Learn to silence any voices that say you can't, shouldn't, or never will.

 

I saw an acquaintance at the gym yesterday who asked me how business was going.

 

“I’m swamped!” I vented immediately. “A ton of projects came in right at the new year.”

 

“Wow,” she said flatly, turning to walk away. “Sounds stressful. Good luck!”

 

Later, I revisited the interaction in my head. Instead of having a nice conversation together, I said the first negative thing that came to mind, which shifted the discussion into meltdown mode. Not a pleasant place to be…which is why my friend quickly removed herself.

 

Instead of saying simply, “I have lots of new clients,” or even “Business is booming!” my mind immediately went to a negative place where lots of new work automatically equals lots of new stress. Why?

 

At the moment, I don’t pretend to know the answer to that question exactly. Instead, I’m more interested in what we can learn from this conversation, and how we can apply that to both our confidence and our writing as we embark on a new year.

 

Here are the two big lessons I take away:

 

1. Reframe to Refocus

 

One of the most powerful things we can to do bolster our self-confidence is to reframe our self-talk. If you’re not familiar with the concept, self-talk comprises the inner dialogue we keep up in our minds, which has the power to both positively and negatively affect our outlook on situations.

 

In my example above, I could have thought for a second and reframed my negative stressful emotion into one of enthusiasm. After all, having lots of new clients is definitely exciting! I just have to train my brain to see it that way initially.

 

The same concept applies when you’re trying to focus on a goal.

 

Earlier this week I wrote “go for run” in my planner for that afternoon. Objectively, this was a great idea: I needed the exercise, and more importantly Tuesday was one of the four gorgeous days we’re allocated here in Houston every year.

 

Unfortunately, it’s also the week after the holidays, and I hadn’t run in about 20 days (plenty of cookies, though). Did I really want to try to run again now? Just the thought of my likely performance made me depressed.

 

Then I tried something new: next to “go for run,” I drew a smiley face. I can’t draw well at all (nope, not even just lines), so the sight of its wonky grimace made me smile myself. This made me feel just a bit more positive about heading out on that run…enough to make me promise myself I’d at least put on shoes and get outside. It’s a start!

 

You can do the same thing when focusing on a big writing goal.

 

Instead of getting overwhelmed by how difficult it looks or the huge amount of work in front of you, reframe your thinking: focus on the pride you’ll feel when it’s finished, or the inspiration you felt that led you to get started in the first place.

 

2. Remember Your Power

 

Reframing can also be very helpful when it comes to thinking about our own writing talents.

 

For example, nearly every client I meet with says or writes some variation of the following at the beginning of our work together:

  • “I wrote this, but I don’t think it’s good enough.”

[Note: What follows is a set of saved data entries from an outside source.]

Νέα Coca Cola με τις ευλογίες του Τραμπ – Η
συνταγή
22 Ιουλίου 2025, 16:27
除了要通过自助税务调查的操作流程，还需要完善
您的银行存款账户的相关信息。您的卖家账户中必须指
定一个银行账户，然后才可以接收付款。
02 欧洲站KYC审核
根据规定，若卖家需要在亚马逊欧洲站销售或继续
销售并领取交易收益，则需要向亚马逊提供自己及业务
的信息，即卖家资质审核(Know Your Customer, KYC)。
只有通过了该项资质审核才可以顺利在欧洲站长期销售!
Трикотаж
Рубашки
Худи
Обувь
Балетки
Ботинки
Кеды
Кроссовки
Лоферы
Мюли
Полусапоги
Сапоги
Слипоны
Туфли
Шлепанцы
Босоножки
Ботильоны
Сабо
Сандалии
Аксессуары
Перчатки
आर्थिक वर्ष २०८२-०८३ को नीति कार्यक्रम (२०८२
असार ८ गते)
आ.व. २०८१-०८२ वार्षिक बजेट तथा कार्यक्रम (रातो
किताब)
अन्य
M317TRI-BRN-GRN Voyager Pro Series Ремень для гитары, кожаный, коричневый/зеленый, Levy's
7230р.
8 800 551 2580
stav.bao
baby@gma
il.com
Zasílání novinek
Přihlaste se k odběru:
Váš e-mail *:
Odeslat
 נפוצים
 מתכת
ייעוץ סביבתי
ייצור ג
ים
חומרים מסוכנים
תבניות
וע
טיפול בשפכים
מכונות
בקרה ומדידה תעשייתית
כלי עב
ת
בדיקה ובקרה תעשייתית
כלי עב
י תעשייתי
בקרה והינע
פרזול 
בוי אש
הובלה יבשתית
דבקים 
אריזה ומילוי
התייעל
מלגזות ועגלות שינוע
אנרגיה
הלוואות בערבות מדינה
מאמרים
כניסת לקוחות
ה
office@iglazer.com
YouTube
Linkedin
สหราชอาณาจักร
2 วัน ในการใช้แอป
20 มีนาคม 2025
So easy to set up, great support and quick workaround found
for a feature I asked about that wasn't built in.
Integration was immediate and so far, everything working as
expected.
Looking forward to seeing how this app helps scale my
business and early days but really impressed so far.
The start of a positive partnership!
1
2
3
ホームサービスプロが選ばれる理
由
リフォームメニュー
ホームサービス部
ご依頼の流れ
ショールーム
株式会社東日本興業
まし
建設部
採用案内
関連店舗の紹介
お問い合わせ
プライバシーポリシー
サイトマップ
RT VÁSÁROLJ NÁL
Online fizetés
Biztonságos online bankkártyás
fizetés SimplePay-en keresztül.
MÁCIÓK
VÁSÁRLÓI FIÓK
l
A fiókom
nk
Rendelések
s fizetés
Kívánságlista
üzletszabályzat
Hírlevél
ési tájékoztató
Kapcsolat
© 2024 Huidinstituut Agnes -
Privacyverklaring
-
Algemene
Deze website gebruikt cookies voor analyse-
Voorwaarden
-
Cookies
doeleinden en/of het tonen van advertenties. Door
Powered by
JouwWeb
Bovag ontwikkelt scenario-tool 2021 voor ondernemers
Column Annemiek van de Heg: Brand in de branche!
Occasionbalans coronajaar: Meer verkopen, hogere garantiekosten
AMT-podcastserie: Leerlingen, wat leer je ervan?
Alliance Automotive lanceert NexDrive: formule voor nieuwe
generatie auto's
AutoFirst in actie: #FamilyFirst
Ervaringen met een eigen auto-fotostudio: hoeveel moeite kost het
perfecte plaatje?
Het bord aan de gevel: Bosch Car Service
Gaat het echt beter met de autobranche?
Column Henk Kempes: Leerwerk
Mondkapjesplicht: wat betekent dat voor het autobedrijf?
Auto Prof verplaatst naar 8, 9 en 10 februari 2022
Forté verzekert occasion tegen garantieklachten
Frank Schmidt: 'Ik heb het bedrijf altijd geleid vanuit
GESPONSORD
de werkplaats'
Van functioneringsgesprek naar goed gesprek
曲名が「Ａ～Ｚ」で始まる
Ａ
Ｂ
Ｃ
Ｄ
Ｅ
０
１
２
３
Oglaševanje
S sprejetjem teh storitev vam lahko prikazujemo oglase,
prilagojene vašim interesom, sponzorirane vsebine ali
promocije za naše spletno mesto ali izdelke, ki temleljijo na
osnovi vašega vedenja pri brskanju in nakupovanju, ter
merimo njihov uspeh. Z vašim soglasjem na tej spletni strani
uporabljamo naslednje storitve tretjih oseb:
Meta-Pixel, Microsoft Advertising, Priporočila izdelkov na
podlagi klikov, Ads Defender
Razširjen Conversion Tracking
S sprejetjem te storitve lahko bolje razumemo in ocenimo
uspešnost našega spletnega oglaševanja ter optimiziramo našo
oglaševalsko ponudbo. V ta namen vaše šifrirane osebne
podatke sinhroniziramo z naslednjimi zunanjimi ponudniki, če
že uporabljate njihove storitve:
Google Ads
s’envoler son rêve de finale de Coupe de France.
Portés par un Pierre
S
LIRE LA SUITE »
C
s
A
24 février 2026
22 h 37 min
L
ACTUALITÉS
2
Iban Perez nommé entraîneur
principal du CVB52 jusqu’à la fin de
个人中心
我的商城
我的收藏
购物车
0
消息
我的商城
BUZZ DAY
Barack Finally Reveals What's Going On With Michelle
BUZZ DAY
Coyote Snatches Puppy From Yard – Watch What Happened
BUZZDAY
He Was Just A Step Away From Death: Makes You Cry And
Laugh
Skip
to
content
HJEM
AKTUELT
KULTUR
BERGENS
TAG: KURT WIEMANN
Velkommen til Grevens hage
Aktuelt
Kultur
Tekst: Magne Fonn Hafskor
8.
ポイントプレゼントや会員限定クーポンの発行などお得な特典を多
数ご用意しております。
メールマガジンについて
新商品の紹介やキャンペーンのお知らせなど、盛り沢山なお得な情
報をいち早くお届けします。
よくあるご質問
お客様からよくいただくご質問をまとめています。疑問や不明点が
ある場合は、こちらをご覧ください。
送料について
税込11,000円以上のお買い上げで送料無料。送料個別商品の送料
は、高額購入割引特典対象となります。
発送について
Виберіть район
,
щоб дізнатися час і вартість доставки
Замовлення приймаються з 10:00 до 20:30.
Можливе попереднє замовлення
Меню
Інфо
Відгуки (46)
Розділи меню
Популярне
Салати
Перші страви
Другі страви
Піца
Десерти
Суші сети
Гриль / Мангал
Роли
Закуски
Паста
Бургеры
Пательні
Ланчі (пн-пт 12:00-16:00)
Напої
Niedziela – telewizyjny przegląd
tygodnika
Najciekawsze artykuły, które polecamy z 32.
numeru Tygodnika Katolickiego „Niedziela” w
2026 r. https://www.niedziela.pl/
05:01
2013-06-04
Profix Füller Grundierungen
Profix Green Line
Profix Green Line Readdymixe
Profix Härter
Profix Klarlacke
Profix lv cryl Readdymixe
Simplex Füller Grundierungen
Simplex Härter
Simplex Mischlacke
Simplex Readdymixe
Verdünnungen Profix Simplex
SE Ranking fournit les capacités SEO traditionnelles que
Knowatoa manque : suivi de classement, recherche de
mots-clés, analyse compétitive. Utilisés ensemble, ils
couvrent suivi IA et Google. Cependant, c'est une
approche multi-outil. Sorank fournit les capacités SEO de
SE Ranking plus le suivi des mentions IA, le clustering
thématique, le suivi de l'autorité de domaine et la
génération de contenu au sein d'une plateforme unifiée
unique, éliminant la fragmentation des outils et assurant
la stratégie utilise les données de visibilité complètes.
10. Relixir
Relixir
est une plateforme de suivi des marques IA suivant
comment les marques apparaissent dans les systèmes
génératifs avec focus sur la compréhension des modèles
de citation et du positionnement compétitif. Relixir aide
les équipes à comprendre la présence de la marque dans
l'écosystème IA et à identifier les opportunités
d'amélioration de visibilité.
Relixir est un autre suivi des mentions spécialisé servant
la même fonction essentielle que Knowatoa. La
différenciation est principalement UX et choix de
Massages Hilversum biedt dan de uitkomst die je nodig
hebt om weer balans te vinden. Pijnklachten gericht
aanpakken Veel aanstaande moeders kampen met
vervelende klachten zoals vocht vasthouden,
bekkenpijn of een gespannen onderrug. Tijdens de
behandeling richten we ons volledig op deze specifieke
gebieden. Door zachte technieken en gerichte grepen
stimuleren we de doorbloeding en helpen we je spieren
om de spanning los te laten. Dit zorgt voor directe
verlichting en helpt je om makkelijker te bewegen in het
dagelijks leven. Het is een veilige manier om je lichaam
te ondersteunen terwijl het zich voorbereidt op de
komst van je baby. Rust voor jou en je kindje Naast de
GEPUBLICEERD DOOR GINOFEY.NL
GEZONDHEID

  • “I have lots of ideas, but they might not be interesting enough.”

  • “I worked really hard on this and I think it’s powerful, but I could be wrong.”

What would happen if we reframed all those thoughts?

 

In this case, it’s as simple as stopping at the comma:

  • “I wrote this.”

  • “I have lots of ideas.”

  • “I worked really hard on this and I think it’s powerful.”

It’s surprisingly hard for most of us to claim our skills without adding a caveat right behind.

 

As simple as this solution is in print, it’s surprisingly hard for most of us to claim our skills without adding a caveat right behind. In our heads, there’s usually something limiting following that “but…”

 

However, as someone who gets a bird’s-eye view on your talent, let me assure you none of that negativity is justified.

 

Sometimes I wish I could just shake you (gently!) through the internet and say: Yes, your writing IS interesting enough! Your ideas ARE good enough! YOU are enough!!

 

Does that mean there’s no work to be done? Of course not. It means we can be more efficient about DOING that work if we stop beating ourselves up about it.

 

This year, I challenge you to remember your power and reframe that negative self-talk. If you’re intentional about it, you’ll be amazed at the effects on your mental health and the quality of what you’re producing – written and otherwise.

 

What do you have a bad habit of telling yourself? How can you resolve to reframe any of those thoughts this year, and how do you think this will affect your writing?